People are not fighting in the street about who is going to be the receiver of taxes or superintendent of highways, and the turnout will probably be disgracefully low. But this election is only a pale shadow of the big one that we will face a year from now, when we most certainly will know the names of the candidates, and it might be wise to consider it as a practice run — practice not in voting, which is easy enough, but in thinking about voting.
All elections are emotional events, and that’s a problem. Elections are ideally supposed to be rational events. Modern democracy was an invention of the so-called Age of Reason in the 18th century. But right from the start, elections were turbulent, sometimes violent contests between more or less tribal factions driven by irrational loyalties. Not much has changed. Elections are still taken as an excuse to indulge our feelings.

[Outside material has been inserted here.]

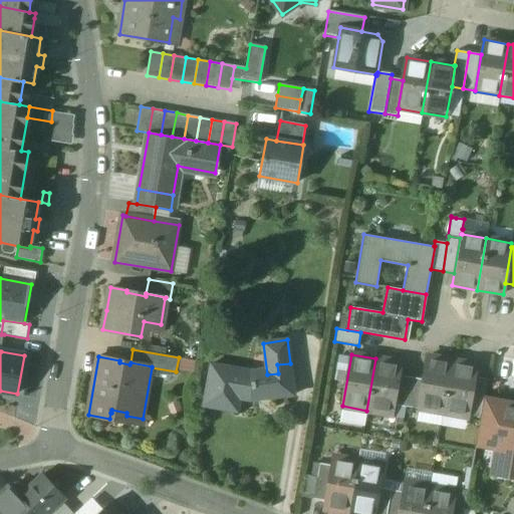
[(452,361),(427,357),(423,379),(418,409),(419,409),(443,413),(452,361)]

Feelings are fine within reason, but they should be reserved for situations where nothing important is at stake, like sports or reality TV shows. Then everyone can scream and shout and emote to their heart’s content, no damage done. But at election time we need to lock the emotions in the closet and think.
The author Gore Vidal told a story* about a conversation he had with John F. Kennedy at Hyannis in 1961. Kennedy asked: “How do you explain that a sort of backwoods country like this, with only three million people, could have produced the three great geniuses of the eighteenth century — Franklin, Jefferson and Hamilton?”
Vidal replied, in his own account: “Time, they had more of it. They stayed home on the farm in winter. They read. Wrote letters. Apparently, thought, something no longer done in public life.”
It’s an interesting comment, and it rings true. Reading and thinking take time, which no politician has these days. Fundraising takes all their time. Campaigns move at a manic pace, reactions must be instant, careful reflection is utterly impossible.
All this is entertaining for the audience, the voters. But it is no way to decide who should control our vital institutions. Religion and patriotism, fear and resentment, race and class are all tossed into the mix to make the choice more difficult, and to activate those dangerous emotions. Add in irrational loyalties, such as “My party right or wrong,” and the trite slogans, and lunatic conspiracies, and the hysteria whipped up by social media, and you have the perfect prescription for an election choice that is about a thoughtful as a five-year-old choosing ice cream with sprinkles over ice cream without.
The heart is a useful organ, as any cardiologist will tell you. But it doesn’t think much. When it comes to important decisions, perhaps we should decide to use our heads.